Our students can, and will, tell stories in many, many ways. They will read stories in many, many ways. Sometimes they will read certain ways because that is how their brains work - which is neither, I need to tell you, neither better nor worse than the way yours works - and sometimes they will read certain ways because that is their preference, and thus their human right. And sometimes they will read certain ways because that is the way the author offers access to the story, and sometimes they will need help to convert media because the author's preferences and their needs do not match up - I understand - I have witnessed professors and teachers reading Shakespeare, and though this seems odd to me - the performances are routinely available via YouTube - I do not criticize them. Perhaps they can not hear well, or perhaps they cannot easily sit through a whole performance.

So give your students stories this year. And give them the freedom to tell stories. The medium may matter, but the medium is only the message if the message can effectively be received through the medium chosen. Otherwise, an unreceived story, is, well... not much at all.

- Ira Socol


Mary Ann Reilly said...

Ira, this resonated so much. I got delightfully lost along the way in the many stories you link to and isn't that a point as well. The narrowness of the Common Core with its one method of reading (close reading)echoes the points you make in the post--as if there was one way to read and children should endure learning that way for 13 very long years. Reducing reading to 'being a detective' is foolish at best.

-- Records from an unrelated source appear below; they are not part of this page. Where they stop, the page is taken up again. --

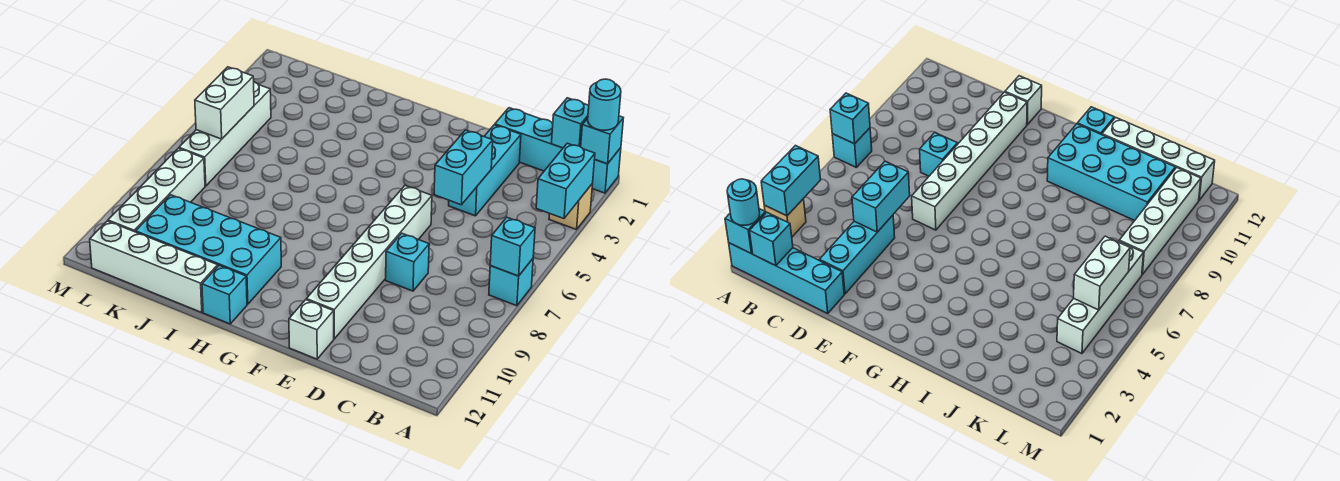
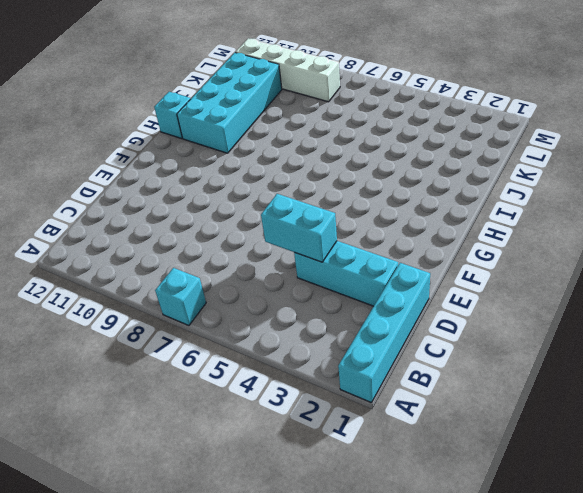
none -> tan 1x1 brick [549,183,593,230]
none -> cyan 1x1 brick [386,233,429,291]
none -> white 1x6 brick [306,186,432,339]

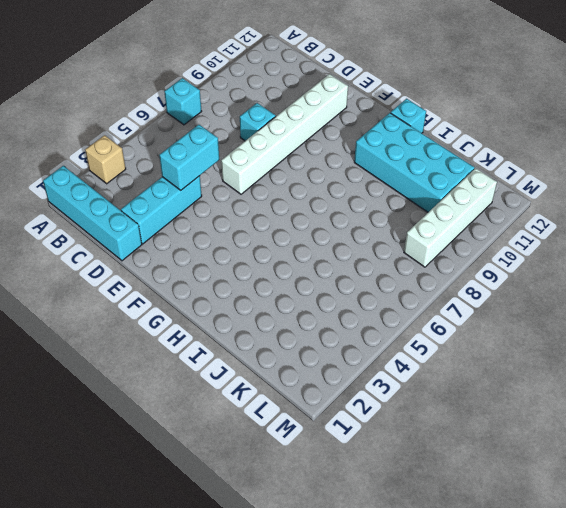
none -> white 1x1 brick [289,300,334,359]
none -> white 1x4 brick [90,221,218,313]
none -> white 1x4 brick [179,82,271,186]

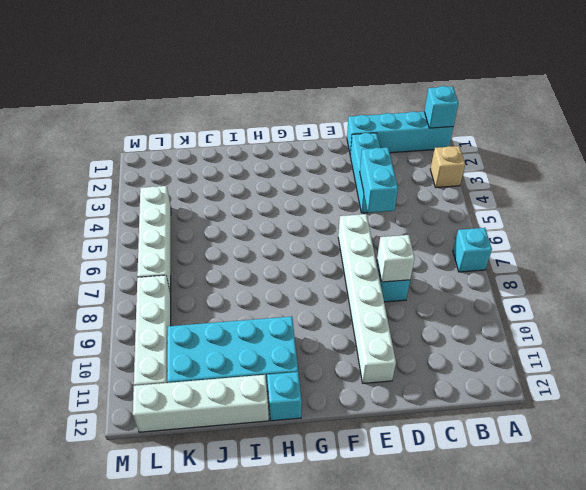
white 1x1 brick [377,235,415,282] -> white 1x1 brick moved to [289,300,334,359]
none -> cyan 1x2 brick [536,143,595,219]
none -> cyan 1x1 brick [490,217,535,276]
none -> cyan 1x1 brick [551,98,589,148]

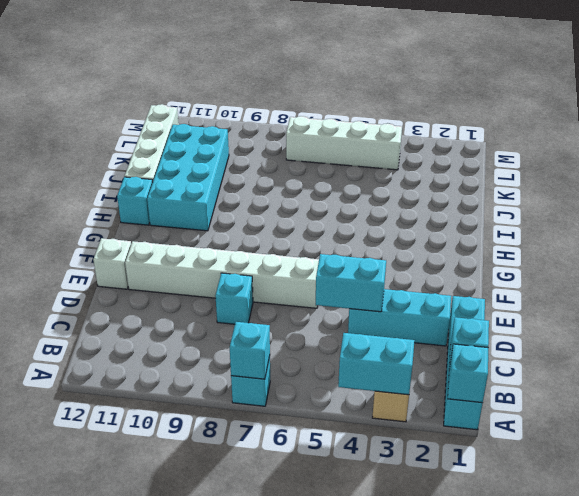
none -> white 1x4 brick [108,148,205,232]
none -> white 1x2 brick [195,67,254,139]
none -> cyan 1x1 round brick [588,79,621,130]

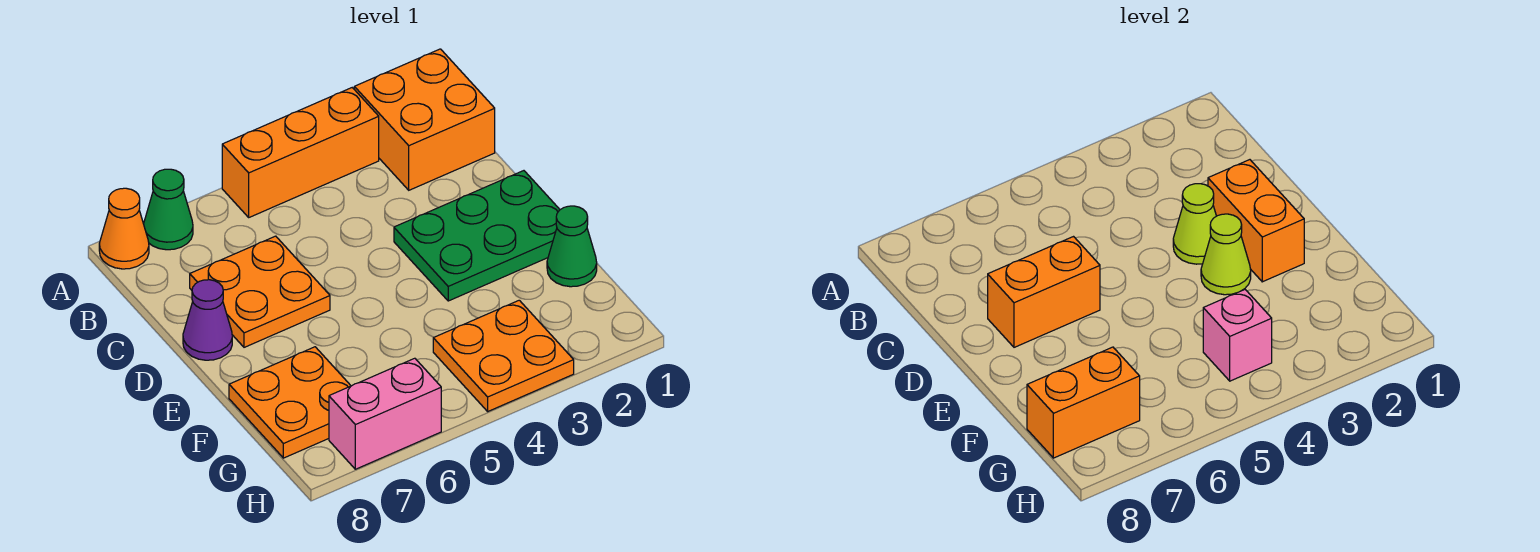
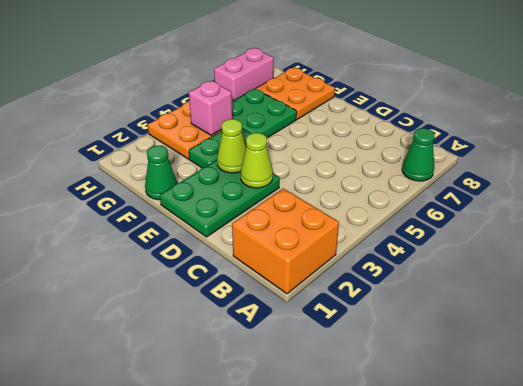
green 1x2 plate [189,129,250,168] -> none
green 2x2 plate [232,89,297,138] -> none
none -> orange 1x3 brick [222,88,379,217]
none -> orange 1x1 cone [99,188,149,269]
none -> orange 2x2 plate [190,236,330,347]

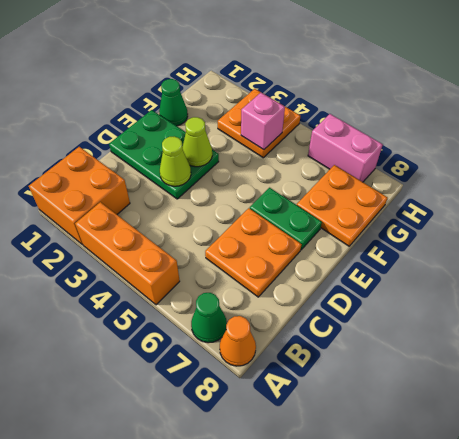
green 1x2 plate [250,188,322,250] -> none
none -> purple 1x1 cone [183,280,232,360]
none -> orange 1x2 brick [1208,160,1304,282]
none -> orange 1x2 brick [988,237,1100,347]

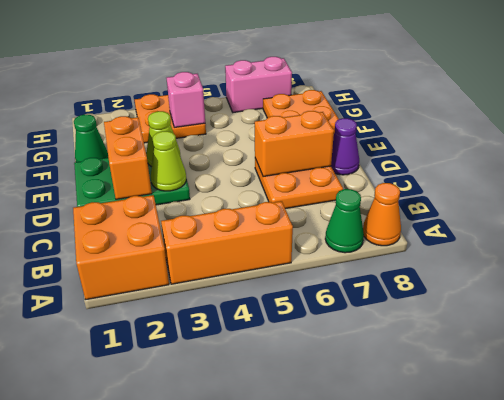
none -> orange 1x2 brick [1027,347,1140,458]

There's little reference to multiple types of text in the CCS and there is the presumption that book can substitute rather easily and exclusively for text. There is also the deliberate reduction in 'fictional' text (I keep circling back to essays I read that include, in fact often rest on--'fictional [or narrative] techniques), and wonder if the CCS folk actually read/listen/view essay. They seem rather limited in their views.

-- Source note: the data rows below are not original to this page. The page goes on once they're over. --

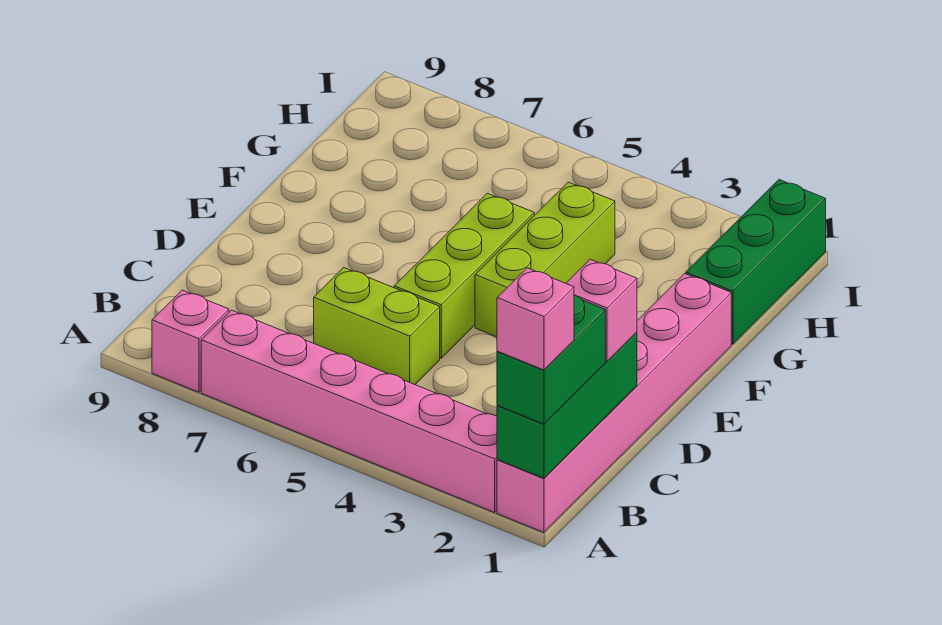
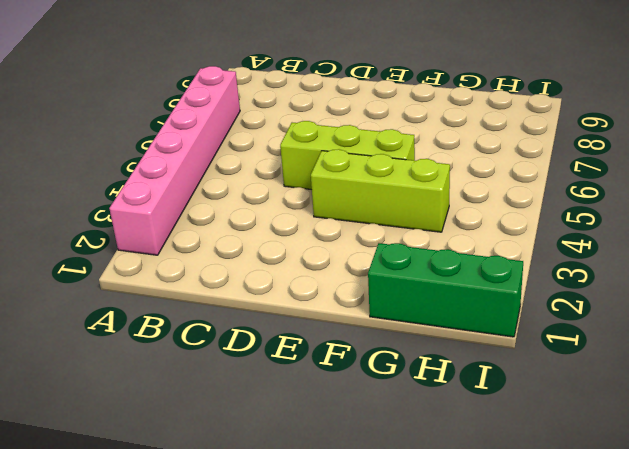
none -> pink 1x6 brick [497,274,731,532]
none -> pink 1x1 brick [152,290,229,392]

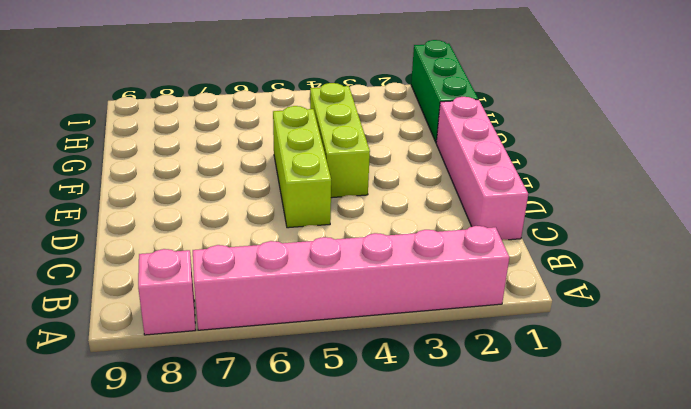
pink 1x4 brick [436,97,528,240] -> pink 1x6 brick [497,274,731,532]
none -> lime 1x2 brick [314,267,440,384]
none -> green 1x3 brick [497,332,637,478]

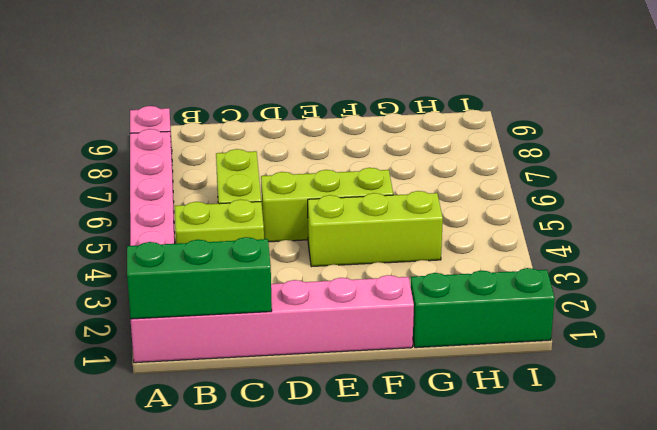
lime 1x2 brick [175,200,264,244] -> none
none -> green 1x2 brick [497,296,605,424]
none -> pink 1x1 brick [566,259,637,362]

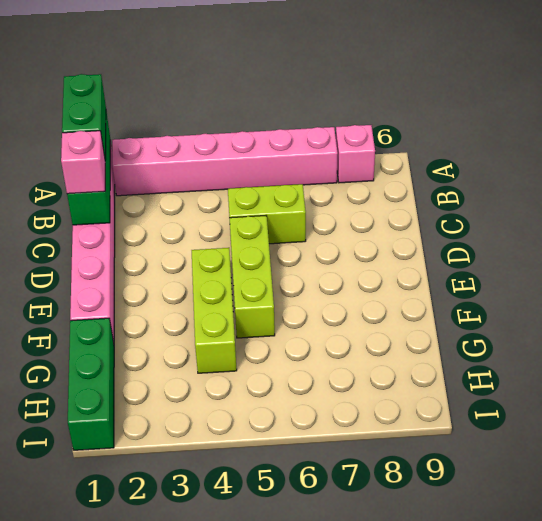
none -> pink 1x1 brick [497,268,574,370]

And perhaps that is a point too. Imperialism rests on limiting people's faith and language. The English Penal laws in Ireland sought to both. How we name matters and limiting the means to do so is nothing less than criminal.

So yes, tell stories. Receive stories and do it in ways that make sense. The only hierarchy among those ways are the one's we apply. None are better than any other.

Dan McGuire said...

An A.P. telling me last year that students couldn't have laptops on their desks/tables during "reading time" was one of the big reasons I'm no longer working in just one classroom. It has personally worked out to be one of the best moves of my life. I'm finding that my intention to have a direction like that be delivered to as few teachers as possible in the future is actually quite widely shared in the world beyond that building and district.

My own kids got new iPad 2s as Christmas gifts (generous relatives) to accompany their Windows computers, Android smart phones, iPod touches, PSPs and Wii. They both still haul around way too many books in their backpacks and have way more print magazine subscriptions than I could imagine when I was selling GRIT subscriptions 50 years ago.